The restroom locations have been tweaked over the years, but they were well-settled until the 2020 season, when the number of restrooms was reduced by more than half and the number of hand-wash stations more than doubled. The restrooms and hand-wash stations normally stay in place for the entire season.

“A lot of times, they stay there and we service them between games,” Caryn Smith says. “It’s easier than picking them up and dragging them around. We leave them there and service them.”

After B&S had set up for the first game, it was canceled on short notice. The units were left in place until the next game, and some of them had to be serviced before the event, because there had been other things going on in the parking lots.

“They called us and said they had used those, so we serviced them and made sure everything was ready, and got to do the one game, then the next game was canceled a couple days before.” 

The stadium staff decided they wanted additional hand-wash stations to augment the bathroom facilities inside the venue. They also wanted more delivered to the parking lots. 

“They ended up taking about 15 of the hand-wash stations and putting them inside the stadium,” says Caryn Smith. “Of course, they understood that they have to bring them down again, because we can’t get our trucks up in there to service them. They’ve been very understanding and helpful through all this.”

For the hand-wash units in the stadium, she says, the stadium staff sometimes takes care of dumping the wastewater, so servicing those doesn’t require pumping out the drain tank, just replenishing fresh water and soap.

Keeping it clean

Game Day is normally very quiet for the PRO at the stadium. Someone from the office staff is on call and a driver is on call, but usually no one from B&S needs to be there.

“We try to stay out of there during the game, because nobody wants to see the pump truck drive around. We try to stay out of their way at an event like that if we can,” Caryn says. “They’ve got enough units. For the most part we haven’t had problems on game days. Occasionally we might get a call and have to run down some toilet paper. That’s very seldom. For the most part, we’ve got all that figured out before.”

However, it usually takes two trips to do the servicing between games. The same crew that set up the units goes to pump them out on Tuesday or Wednesday after the game, and then they will have to return to charge them with chemicals and stock toilet paper right before the next game. 

“It depends on how long there is between games. If it’s a long time, they may just pump them out and put a little water in it, but not the chemicals, and just wait until it’s closer to a game. Then they’ll go ahead and put the chemical in and toilet paper.” In the Texas heat, he likes to refresh the deodorant just before an event.

Looking ahead

The 2020 season was like no other for college football or for anything else, because of the pandemic. Smith says she thinks the stadium area was surprisingly busy despite the limit of 25% of capacity on attendance. She thinks that after months of restricted activity because of the pandemic, the public was eager to get out and do things — all kinds of things, not just football.

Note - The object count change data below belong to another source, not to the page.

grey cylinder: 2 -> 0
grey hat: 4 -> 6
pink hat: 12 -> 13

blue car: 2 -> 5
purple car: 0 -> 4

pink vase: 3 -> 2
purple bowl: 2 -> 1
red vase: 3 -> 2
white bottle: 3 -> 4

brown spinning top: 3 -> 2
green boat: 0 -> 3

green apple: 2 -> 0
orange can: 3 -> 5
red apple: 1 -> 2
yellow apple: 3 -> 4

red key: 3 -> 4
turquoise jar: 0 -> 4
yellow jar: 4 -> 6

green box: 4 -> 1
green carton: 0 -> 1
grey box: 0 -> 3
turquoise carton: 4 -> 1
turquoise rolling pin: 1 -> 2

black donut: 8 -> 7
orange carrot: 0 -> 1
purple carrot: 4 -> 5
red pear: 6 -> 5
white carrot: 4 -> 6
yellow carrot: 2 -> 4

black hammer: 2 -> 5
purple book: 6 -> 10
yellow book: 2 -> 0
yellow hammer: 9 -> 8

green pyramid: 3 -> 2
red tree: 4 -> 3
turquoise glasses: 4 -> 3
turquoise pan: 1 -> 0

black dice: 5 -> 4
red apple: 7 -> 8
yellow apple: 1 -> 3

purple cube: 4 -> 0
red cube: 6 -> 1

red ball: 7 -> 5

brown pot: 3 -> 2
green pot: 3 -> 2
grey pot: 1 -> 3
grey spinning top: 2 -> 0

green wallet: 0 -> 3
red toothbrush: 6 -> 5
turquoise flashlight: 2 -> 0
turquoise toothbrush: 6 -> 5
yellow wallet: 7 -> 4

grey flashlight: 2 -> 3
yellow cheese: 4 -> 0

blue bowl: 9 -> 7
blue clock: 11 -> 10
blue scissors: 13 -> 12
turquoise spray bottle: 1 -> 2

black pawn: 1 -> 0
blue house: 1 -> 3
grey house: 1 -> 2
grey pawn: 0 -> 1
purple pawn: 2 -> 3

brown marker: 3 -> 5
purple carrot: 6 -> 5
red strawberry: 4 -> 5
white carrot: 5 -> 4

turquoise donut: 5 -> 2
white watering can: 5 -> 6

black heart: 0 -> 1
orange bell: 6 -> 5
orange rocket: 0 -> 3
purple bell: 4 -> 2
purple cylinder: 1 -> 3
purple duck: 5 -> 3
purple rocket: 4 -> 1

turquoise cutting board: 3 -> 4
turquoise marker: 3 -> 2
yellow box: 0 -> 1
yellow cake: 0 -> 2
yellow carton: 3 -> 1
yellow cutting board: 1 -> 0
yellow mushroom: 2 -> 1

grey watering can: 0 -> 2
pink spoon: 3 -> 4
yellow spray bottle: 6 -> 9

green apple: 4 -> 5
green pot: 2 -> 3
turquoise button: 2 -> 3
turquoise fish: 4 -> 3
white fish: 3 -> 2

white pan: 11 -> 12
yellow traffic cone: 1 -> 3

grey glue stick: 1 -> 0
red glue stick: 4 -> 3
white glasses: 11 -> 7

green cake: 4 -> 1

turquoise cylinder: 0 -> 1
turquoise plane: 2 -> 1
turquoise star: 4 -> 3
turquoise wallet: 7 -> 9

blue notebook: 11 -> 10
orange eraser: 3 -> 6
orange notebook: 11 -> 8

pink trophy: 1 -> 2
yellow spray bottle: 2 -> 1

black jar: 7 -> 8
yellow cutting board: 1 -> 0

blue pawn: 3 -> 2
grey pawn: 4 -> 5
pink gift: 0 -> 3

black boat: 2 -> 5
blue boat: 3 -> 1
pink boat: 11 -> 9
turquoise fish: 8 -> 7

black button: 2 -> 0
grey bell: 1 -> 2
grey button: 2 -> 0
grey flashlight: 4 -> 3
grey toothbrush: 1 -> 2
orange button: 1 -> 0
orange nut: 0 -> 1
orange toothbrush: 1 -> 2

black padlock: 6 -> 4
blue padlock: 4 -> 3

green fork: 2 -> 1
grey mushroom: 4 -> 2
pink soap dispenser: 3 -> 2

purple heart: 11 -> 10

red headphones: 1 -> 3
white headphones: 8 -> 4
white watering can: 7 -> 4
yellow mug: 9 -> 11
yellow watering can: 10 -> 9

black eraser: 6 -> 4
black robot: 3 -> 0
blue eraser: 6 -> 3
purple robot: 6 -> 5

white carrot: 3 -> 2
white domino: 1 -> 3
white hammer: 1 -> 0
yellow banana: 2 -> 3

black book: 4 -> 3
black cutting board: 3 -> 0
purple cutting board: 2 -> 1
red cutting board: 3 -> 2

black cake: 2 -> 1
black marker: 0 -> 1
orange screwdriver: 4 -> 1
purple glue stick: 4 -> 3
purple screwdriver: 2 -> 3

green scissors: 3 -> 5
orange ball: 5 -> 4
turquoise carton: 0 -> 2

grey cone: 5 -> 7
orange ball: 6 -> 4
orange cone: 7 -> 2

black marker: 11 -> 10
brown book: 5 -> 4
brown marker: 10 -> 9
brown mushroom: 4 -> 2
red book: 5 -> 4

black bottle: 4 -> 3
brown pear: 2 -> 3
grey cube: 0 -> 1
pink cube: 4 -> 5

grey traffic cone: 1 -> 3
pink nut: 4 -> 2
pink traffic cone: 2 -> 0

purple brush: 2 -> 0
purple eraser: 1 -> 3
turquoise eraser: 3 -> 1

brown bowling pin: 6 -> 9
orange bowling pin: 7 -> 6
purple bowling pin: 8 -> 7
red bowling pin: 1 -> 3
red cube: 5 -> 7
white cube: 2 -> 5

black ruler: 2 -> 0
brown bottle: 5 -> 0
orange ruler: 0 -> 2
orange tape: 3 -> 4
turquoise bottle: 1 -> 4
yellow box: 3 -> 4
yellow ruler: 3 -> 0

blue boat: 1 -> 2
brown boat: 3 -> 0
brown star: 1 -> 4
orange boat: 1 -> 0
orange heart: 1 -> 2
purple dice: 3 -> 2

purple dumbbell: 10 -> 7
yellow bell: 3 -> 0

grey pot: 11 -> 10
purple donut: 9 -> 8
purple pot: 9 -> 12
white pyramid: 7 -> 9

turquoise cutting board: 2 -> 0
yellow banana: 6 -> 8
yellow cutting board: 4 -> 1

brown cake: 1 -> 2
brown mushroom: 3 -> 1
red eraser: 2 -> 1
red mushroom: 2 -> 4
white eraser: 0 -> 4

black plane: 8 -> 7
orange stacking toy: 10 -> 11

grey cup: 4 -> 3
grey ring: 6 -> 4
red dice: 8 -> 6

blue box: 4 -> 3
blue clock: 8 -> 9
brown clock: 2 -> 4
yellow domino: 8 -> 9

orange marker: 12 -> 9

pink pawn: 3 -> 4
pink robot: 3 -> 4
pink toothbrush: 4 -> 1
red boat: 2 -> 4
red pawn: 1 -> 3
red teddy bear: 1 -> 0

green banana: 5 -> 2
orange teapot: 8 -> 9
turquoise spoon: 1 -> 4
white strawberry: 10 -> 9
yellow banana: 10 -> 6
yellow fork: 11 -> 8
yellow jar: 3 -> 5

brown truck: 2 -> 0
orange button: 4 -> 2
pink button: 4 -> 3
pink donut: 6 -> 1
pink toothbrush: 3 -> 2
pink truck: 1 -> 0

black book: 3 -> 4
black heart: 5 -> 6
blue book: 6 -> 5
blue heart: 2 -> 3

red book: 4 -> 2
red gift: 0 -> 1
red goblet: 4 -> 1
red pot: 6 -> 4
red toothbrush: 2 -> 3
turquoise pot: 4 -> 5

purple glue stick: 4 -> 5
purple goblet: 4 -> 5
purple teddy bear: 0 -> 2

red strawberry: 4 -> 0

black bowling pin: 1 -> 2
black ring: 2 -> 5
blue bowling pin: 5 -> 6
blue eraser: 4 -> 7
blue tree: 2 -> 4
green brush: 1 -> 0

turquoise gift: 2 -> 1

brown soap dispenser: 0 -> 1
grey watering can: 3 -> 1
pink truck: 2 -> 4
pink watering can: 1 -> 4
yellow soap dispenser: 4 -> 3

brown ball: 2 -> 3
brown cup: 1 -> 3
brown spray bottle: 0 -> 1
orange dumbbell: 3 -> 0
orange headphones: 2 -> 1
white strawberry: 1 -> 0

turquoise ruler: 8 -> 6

“We’re seeing a big increase in activity for smaller events,” she says. 

Whatever happens, PROs have to be ready to adjust. Smith says sometimes they get calls on a Friday night for an emergency supply of restrooms at a train derailment or calls for additional restrooms at an event.

“In the service industry, you have to be able to go with the flow because everything changes,” she says. “Every day is a new day.”